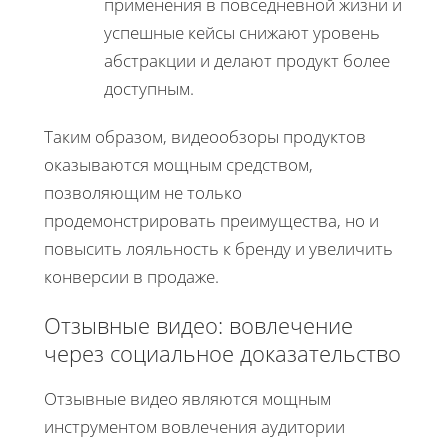
применения в повседневной жизни и
успешные кейсы снижают уровень
абстракции и делают продукт более
доступным.
Таким образом, видеообзоры продуктов
оказываются мощным средством,
позволяющим не только
продемонстрировать преимущества, но и
повысить лояльность к бренду и увеличить
конверсии в продаже.
Отзывные видео: вовлечение
через социальное доказательство
Отзывные видео являются мощным
инструментом вовлечения аудитории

-----

Where an entry holds a picture, drop it and transcribe everything else exactly.

RESPONSE TO THE TASK
применения в повседневной жизни и
успешные кейсы снижают уровень
абстракции и делают продукт более
доступным.
Таким образом, видеообзоры продуктов
оказываются мощным средством,
позволяющим не только
продемонстрировать преимущества, но и
повысить лояльность к бренду и увеличить
конверсии в продаже.
Отзывные видео: вовлечение
через социальное доказательство
Отзывные видео являются мощным
инструментом вовлечения аудитории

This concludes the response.